A preocupação brasileira com o "desvio de comércio" no mercado argentino, favorecendo países de fora do Mercosul em prejuízo dos exportadores brasileiros, será tema do próximo encontro entre as presidentes da Argentina, Cristina Kirchner, e do Brasil, Dilma Rousseff, disse o ministro de Relações Exteriores, Antônio Patriota, em depoimento na Comissão de Assuntos Econômicos no Senado. O encontro, que estava marcado para março, mas foi adiado devido à morte do presidente da Venezuela, Hugo Chávez, ocorrerá "muito em breve", informou o ministro. Os argentinos querem aproveitar a reunião das duas presidentes para discutir a decisão da Vale de suspender investimentos no país.
"Há, efetivamente um desempenho que podemos considerar bem menos que satisfatório com a Argentina", disse o ministro, que revelou haver "preocupação" no governo com o desvio de comércio em favor de parceiros de fora do bloco sul-americano. Levantamento da Confederação Nacional da Indústria (CNI), divulgado pelo Valor PRO, o serviço de notícias em tempo real do Valor, mostra que o Brasil foi o único a ter reduzido seu superávit comercial com os argentinos em 2012, entre os cinco principais parceiros comerciais do país vizinho que, ou aumentaram seu superávit ou reduziram o déficit com a Argentina.

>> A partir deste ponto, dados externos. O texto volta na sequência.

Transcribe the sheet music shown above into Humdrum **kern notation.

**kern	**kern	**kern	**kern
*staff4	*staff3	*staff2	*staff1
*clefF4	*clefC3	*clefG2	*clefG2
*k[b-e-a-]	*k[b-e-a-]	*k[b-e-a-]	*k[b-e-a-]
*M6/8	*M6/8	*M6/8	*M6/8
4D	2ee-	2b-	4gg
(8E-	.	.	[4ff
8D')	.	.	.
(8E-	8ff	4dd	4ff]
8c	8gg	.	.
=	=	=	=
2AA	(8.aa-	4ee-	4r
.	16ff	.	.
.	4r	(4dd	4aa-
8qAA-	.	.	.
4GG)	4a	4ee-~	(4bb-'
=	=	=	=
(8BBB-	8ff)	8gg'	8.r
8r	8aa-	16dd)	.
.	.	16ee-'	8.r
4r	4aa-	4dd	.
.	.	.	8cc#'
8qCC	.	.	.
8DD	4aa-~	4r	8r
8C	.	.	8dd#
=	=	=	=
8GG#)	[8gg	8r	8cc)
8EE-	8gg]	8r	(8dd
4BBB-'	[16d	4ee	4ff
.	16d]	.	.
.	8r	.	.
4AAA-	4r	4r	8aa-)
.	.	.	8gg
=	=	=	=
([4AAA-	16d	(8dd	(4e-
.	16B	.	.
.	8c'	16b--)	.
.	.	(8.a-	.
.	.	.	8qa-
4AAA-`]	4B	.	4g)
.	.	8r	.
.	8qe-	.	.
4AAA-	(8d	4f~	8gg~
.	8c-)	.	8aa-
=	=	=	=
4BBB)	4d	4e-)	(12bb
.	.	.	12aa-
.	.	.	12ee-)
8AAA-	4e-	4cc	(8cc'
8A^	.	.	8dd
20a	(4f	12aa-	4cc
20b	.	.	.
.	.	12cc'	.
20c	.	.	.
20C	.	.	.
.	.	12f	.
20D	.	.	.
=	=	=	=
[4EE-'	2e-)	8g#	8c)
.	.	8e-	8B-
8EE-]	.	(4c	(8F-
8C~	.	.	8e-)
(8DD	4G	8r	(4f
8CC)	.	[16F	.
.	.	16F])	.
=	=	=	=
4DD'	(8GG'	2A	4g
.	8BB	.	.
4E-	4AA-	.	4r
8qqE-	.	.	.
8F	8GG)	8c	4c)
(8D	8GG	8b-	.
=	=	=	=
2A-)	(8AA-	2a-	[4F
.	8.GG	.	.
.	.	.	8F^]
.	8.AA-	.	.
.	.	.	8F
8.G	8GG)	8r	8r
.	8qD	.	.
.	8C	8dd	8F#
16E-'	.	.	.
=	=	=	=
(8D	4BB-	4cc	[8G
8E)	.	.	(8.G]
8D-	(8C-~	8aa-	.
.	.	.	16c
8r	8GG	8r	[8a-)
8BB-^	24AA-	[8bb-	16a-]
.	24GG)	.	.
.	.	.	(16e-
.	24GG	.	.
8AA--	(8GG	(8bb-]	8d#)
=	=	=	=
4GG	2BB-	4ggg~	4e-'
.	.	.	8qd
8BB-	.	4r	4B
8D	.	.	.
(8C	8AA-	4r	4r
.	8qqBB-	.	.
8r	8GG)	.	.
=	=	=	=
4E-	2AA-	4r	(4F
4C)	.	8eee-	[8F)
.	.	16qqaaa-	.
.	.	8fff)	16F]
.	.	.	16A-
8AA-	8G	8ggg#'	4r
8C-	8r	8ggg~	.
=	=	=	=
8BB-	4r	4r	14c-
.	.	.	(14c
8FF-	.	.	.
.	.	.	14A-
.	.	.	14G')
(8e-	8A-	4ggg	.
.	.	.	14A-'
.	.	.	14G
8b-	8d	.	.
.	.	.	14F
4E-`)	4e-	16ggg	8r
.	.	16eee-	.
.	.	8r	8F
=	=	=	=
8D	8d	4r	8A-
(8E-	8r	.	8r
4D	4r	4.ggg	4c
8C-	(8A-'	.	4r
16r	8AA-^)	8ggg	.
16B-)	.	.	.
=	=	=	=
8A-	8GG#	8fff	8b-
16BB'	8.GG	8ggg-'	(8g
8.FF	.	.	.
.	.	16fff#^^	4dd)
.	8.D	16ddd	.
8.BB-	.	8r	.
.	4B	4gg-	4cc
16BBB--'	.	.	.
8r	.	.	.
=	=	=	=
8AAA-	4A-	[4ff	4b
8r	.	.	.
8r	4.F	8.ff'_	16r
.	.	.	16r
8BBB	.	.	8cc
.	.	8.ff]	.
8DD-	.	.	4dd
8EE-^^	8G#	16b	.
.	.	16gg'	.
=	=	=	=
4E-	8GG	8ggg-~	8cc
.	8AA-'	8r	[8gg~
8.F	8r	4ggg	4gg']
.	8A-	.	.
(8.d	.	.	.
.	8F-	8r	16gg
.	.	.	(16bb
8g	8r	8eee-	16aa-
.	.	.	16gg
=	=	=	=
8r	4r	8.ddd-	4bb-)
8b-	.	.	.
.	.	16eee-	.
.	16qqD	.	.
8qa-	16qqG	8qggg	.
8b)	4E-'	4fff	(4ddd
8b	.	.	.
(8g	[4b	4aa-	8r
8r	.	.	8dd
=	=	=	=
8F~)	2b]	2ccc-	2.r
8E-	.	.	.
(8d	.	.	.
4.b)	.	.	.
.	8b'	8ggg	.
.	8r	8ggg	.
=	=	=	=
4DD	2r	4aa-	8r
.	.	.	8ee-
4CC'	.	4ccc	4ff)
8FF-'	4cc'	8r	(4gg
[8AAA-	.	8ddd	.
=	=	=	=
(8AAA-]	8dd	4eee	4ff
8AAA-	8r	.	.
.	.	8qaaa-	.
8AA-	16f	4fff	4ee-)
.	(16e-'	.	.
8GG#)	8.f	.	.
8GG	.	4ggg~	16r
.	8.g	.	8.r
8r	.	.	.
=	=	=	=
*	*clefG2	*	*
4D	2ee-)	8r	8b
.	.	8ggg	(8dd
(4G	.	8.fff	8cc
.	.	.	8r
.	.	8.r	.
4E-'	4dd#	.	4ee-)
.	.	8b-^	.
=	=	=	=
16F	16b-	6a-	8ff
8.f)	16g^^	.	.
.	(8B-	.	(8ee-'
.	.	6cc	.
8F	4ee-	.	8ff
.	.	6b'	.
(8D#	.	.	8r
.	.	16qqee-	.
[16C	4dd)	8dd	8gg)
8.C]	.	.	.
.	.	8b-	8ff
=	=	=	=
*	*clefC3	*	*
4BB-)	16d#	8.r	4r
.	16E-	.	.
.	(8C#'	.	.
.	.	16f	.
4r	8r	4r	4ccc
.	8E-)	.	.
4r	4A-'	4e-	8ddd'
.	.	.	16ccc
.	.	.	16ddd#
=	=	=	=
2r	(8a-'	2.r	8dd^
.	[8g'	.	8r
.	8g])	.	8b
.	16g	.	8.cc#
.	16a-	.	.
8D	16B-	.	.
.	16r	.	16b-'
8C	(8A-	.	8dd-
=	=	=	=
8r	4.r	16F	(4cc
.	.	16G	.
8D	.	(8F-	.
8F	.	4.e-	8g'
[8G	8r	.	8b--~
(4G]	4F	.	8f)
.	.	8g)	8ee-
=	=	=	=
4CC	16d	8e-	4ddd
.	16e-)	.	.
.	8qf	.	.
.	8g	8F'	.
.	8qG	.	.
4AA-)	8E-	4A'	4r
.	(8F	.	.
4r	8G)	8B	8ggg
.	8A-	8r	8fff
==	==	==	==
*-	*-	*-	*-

"Não estamos tão mal assim, mas um exame mais efetivo revela áreas mais problemáticas", disse Patriota, ao notar que, apesar da queda de 20% nas exportações brasileiras aos argentinos e da redução em 74% do superávit brasileiro com o vizinho, o resultado das vendas ao país no ano passado ainda foi o segundo melhor atingido pelo Brasil. Ele mencionou os setores de calçados e têxteis como os mais prejudicados. Os argentinos argumentam que as perdas de fatias de mercado para competidores como os chineses se devem à falta de competitividade dos produtos brasileiros. Para Patriota, porém, esse desempenho está "na contramão" dos esforços de integração comercial no Mercosul.
"Essa questão será examinada com muto cuidado, em particular se estiver comprovado desvio de comércio para países não pertencentes ao Mercosul", disse.
Otimista, no entanto, Patriota afirmou que, devido aos diversos acordos assinados ao abrigo da Associação Latino-Americana de Integração (Aladi), o Brasil terá, ao fim da década, livre comércio com todos os países sul-americanos. Ele previu que, em quatro anos, deverá ser concluída a entrada da Bolívia como sócio pleno do Mercosul e lembrou que a política externa atraiu a Guiana e o Suriname para perto do bloco, do qual esses países, mais ligados ao caribe, podem se tornar membros associados.
Patriota criticou autoridades europeias que teriam reclamado da demora no acordo de livre comércio entre a União Europeia e o Mercosul, argumentando que boa parte das dificuldades para o tratado está do lado europeu, pelas resistências a abrir o mercado agrícola. Ainda assim, disse, as negociações entre o Mercosul e os europeus devem entrar na fase de troca de ofertas após agosto, quando se realizam eleições no Paraguai, e estão mais adiantadas que o anunciado acordo de livre comércio da União Europeia com os Estados Unidos, que, previu, enfrentará "desafios" para remover barreiras ao comércio entre os dois blocos.
"Evidentemente, acende-se uma luz de alerta, não só no Brasil, mas nos demais membros do sistema multilateral de comércio quando dois gigantes começam a negociar", comentou. Negociações como a realizada entre EUA e União Europeia ou entre os países da chamada Parceria Transpacífico podem servir para decidir padrões em temas como propriedade intelectual e defesa comercial que, depois, seriam impostos a outros parceiros, relatou o ministro que disse não acreditar, porém, ser possível repetir atualmente esse tipo de imposição que havia no passado. Os países excluídos desses acordos são os que mais crescem de importância na economia e no comércio mundial, argumentou.
Patriota fez uma exposição longa sobre as linhas de ação da diplomacia brasileira para a América do Sul - onde o Brasil cooperou, por exemplo, nas negociações entre o governo colombiano e a guerrilha das Forças Armadas Revolucionárias da Colômbia (Farc) -, África e o grupo conhecido como Brics (Brasil, Rússia, Índia, China e África do Sul). E fez questão de dizer que o país não abre mão de sua relação com as potências tradicionais, como os Estados Unidos.